Flourishing After FEMME: A Pre-College Success Story
From spending her very early childhood on the island nation of Sri Lanka to moving at the tender age of 8 to the suburbs of New Jersey, Chithma Gunawardana has indeed experienced dramatic change in her life. She has also realized significant achievement: Gunawardana taught herself how to read and write English and is now a college sophomore.
“I was focused on one goal and that was to get a better education,” said Gunawardana of her proudest accomplishment. “It’s been 11 years since we came to the United States of America, and with hard work I achieved everything I once dreamed [of].”
Helping her to realize this objective — and providing her with a taste of college life and learning as a youth — was the Women in Engineering and Technology Initiatives FEMME Program, coordinated by NJIT’s Center for Pre-College Programs. FEMME encourages post-fourth-grade through post-ninth-grade girls to explore science and technology fields such as environmental engineering and computer coding. Its intensive summer component includes classroom discussions, laboratory experiments, projects and field trips.

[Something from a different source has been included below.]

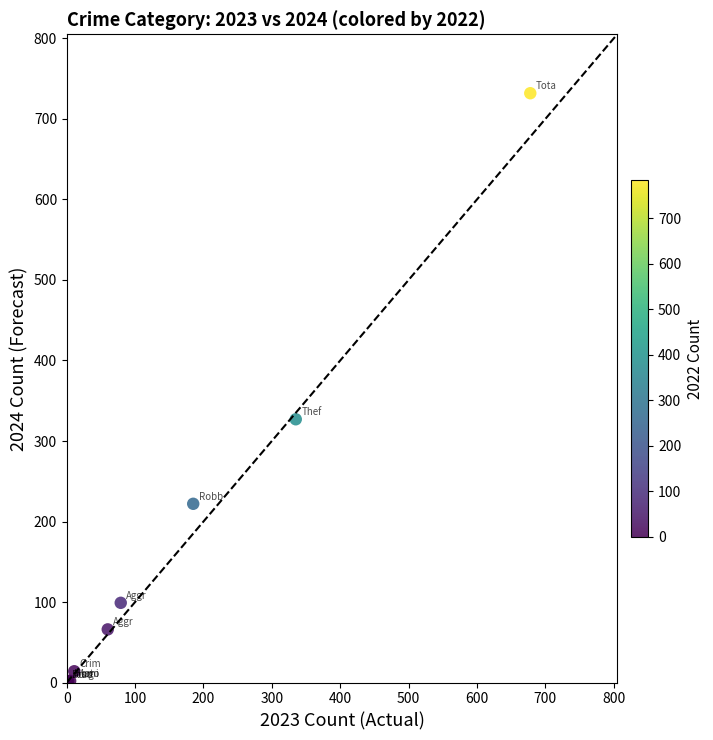

What Y value in the scatter plot is closest to 366?

327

“I noticed that it was a program for all girls, which was really shocking to me at the time,” recalled Gunawardana, who was told about FEMME by her elementary school teacher. “I was really fascinated by the idea of working together with different girls [who were also interested in learning new things].”
She subsequently spent her summers between fifth and 10th grades in the program, building rocket ships and steeping herself in STEM. “My favorite part was going on field trips. It was not only fun, but it was also educational because the field trips we went on related to something we were learning about on campus…[and we] got to experience it in real life.”
Overcoming Challenges
Gunawardana and her family moved to the U.S. in 2007 after her mother won a green card through the Diversity Visa lottery, settling first in Union City and then in Bayonne in New Jersey. In Sri Lanka, her mother was a teacher and her father was in the army. Following their migration to America, they got jobs cleaning and working as a cashier, respectively.

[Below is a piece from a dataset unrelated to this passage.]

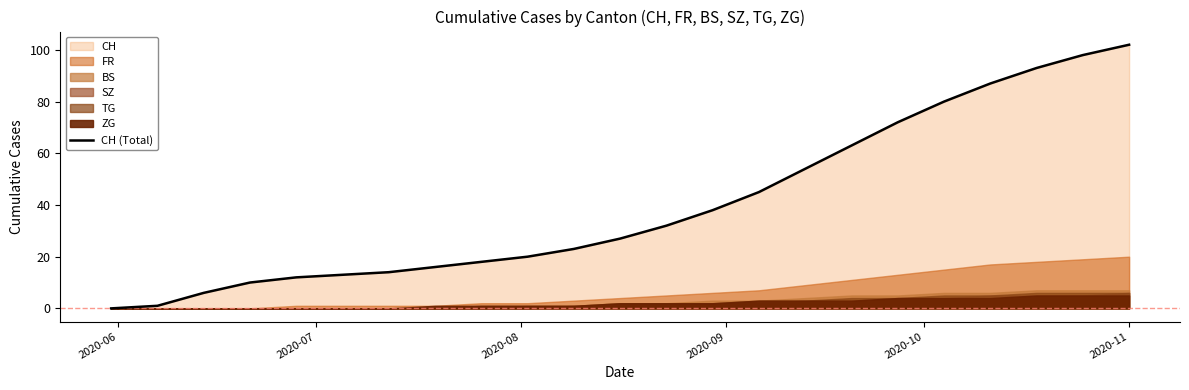

What is the highest value of the CH (Total) series?

102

“In order for me and my siblings to get a better education, my parents gave up their careers,” Gunawardana said. “Coming to the States was hard. We didn’t know English and my mom was pregnant with my sister… Then after my sister was born, me and my brother took care of her while my parents worked.
“Going to school wasn’t easy either for me. I got bullied. I always came home crying wanting to go back to my country, but seeing my parents struggle for me and my siblings only motivated me to do better,” she added.

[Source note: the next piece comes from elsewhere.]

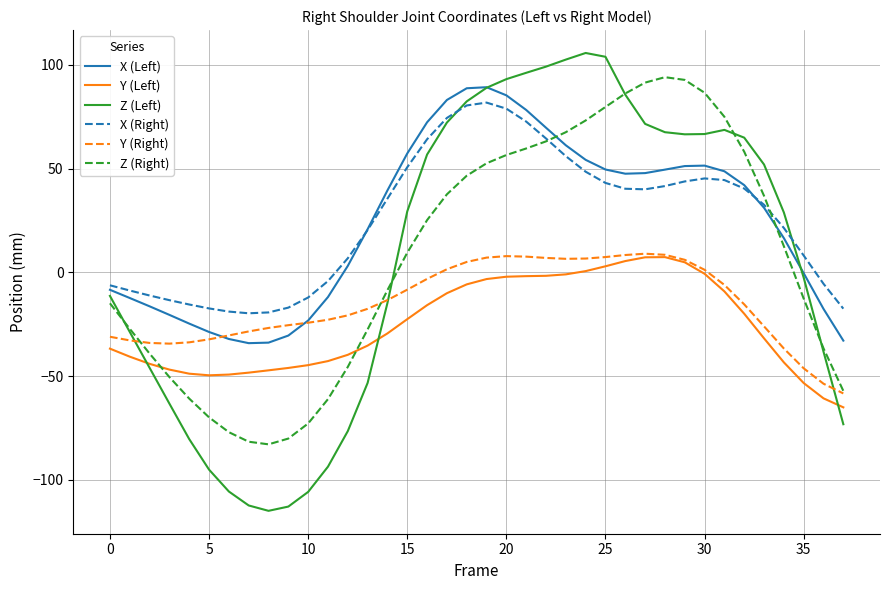

Which series has the largest range (max minus min)?

Z (Left)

And persevere she did, graduating from Bayonne High School and currently studying accounting and marketing at Rutgers University-Newark. Her brother just completed NJIT’s computer engineering bachelor’s program. They are first-generation college students.
Gunawardana credits FEMME with teaching her how to be organized and avoid procrastination, both important skills for succeeding in higher education. “This program helped me a lot before I came to college,” she noted. “It actually showed me what a college campus would be like since I was 11 years old. Not many 11-year-olds could really say that they got to experience life on a college campus, but because of the NJIT pre-college program, I can.”